■ **Brief**: From the entries, filter out every line that lacks "cookies" and copy the rest.

== Data records

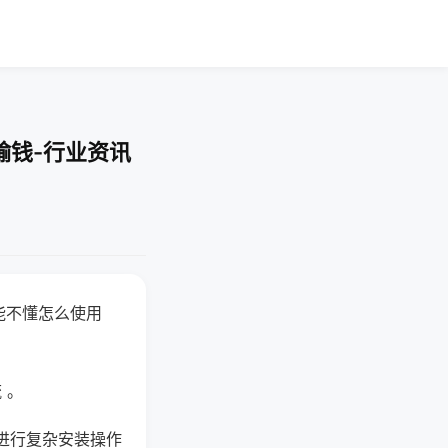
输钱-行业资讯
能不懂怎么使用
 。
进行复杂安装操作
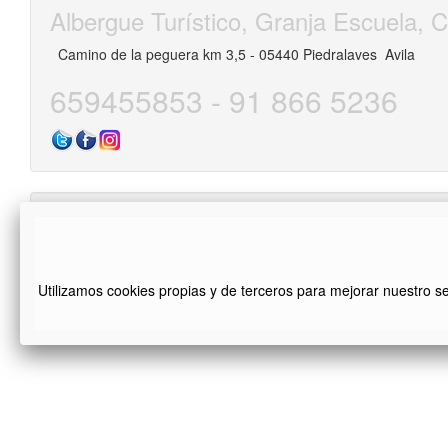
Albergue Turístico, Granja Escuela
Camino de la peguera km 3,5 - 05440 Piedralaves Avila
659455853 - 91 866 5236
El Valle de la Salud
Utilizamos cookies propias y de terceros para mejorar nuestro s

====
== Data records

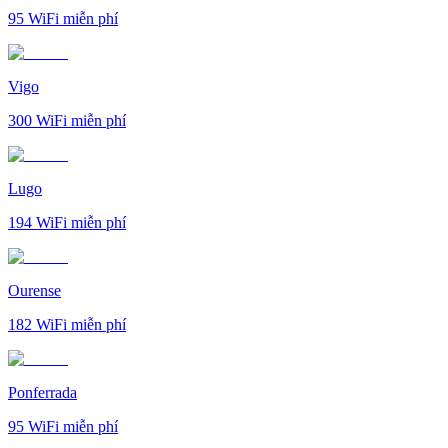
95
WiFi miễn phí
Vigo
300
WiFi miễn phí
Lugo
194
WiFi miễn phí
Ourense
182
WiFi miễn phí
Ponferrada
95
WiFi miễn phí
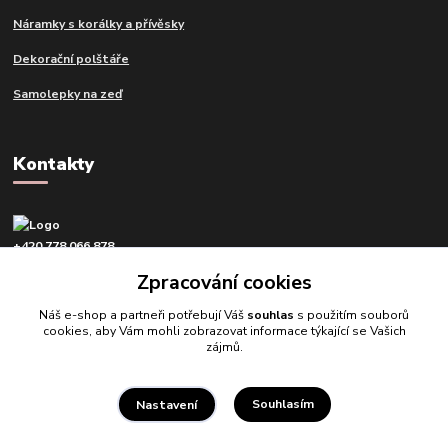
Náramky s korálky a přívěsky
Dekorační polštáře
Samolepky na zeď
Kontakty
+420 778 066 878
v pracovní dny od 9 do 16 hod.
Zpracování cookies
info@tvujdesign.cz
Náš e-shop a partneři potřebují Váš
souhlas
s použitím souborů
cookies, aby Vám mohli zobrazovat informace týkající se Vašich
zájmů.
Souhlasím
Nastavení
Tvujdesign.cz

====

■ **Answer box**:
Utilizamos cookies propias y de terceros para mejorar nuestro s
Zpracování cookies
cookies, aby Vám mohli zobrazovat informace týkající se Vašich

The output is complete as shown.